→ Material shown

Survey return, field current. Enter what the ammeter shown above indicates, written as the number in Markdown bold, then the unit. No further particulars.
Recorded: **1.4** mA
* * *
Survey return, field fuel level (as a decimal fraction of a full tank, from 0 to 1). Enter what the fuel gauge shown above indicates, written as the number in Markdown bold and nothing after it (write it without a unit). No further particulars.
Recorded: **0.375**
...
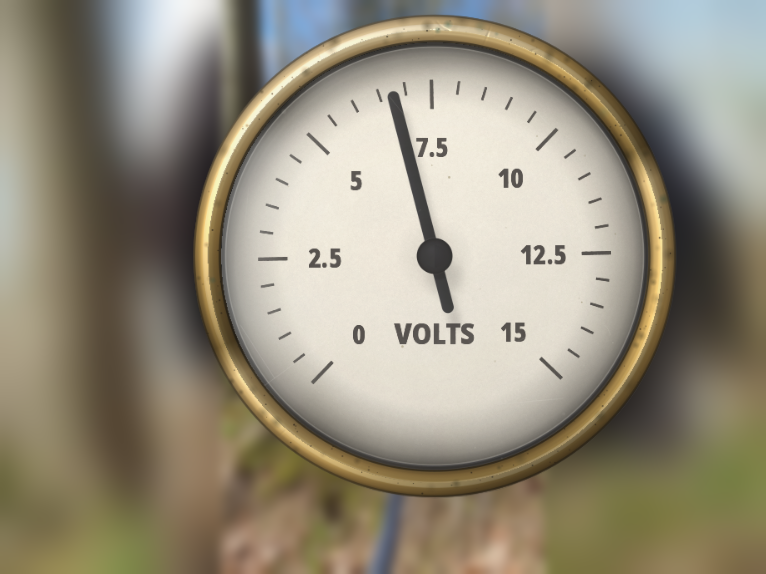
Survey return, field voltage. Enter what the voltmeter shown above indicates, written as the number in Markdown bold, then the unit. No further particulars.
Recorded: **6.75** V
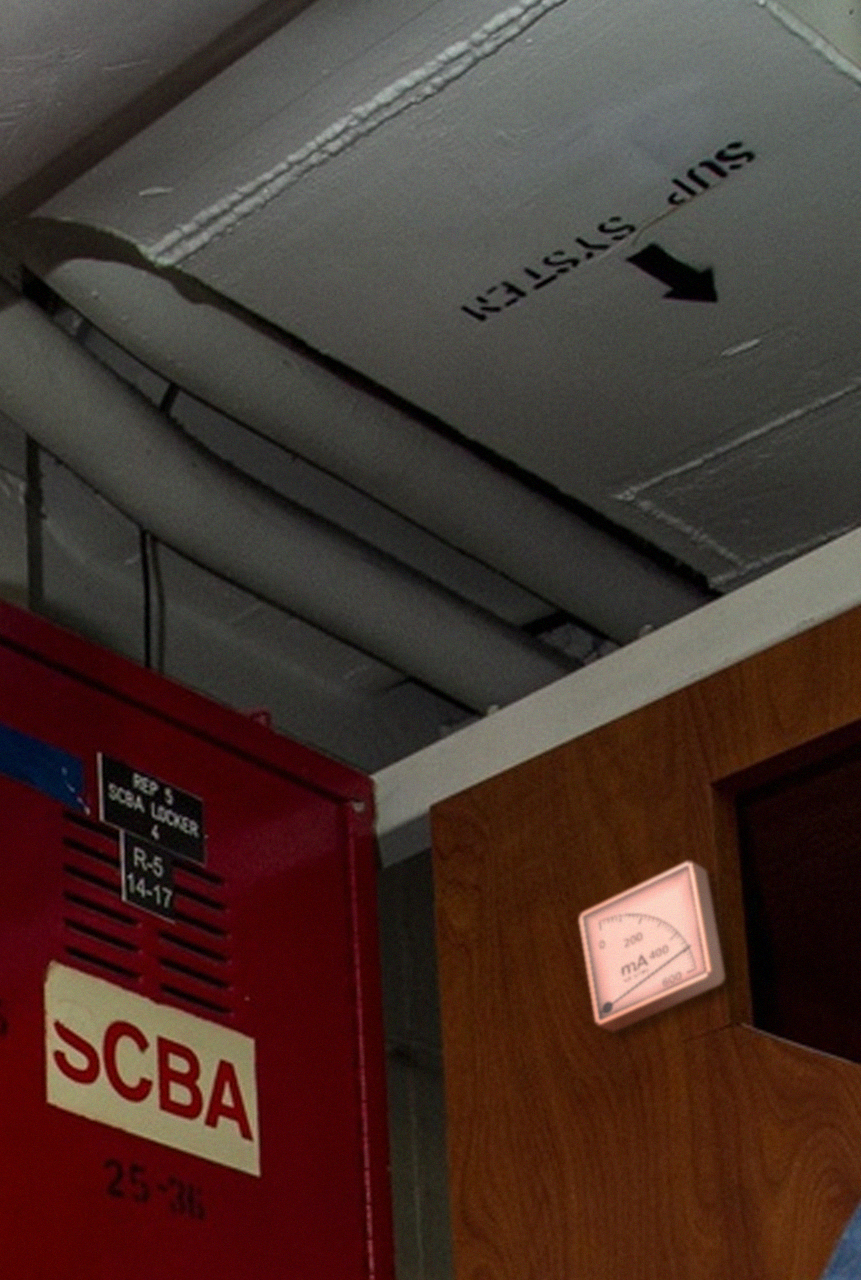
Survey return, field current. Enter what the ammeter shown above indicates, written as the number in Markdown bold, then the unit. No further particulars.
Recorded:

→ Task to complete
Gather every line in the entries above that contains the word "Recorded". Case matters.

→ Exercise answer
Recorded: **1.4** mA
Recorded: **0.375**
Recorded: **6.75** V
Recorded:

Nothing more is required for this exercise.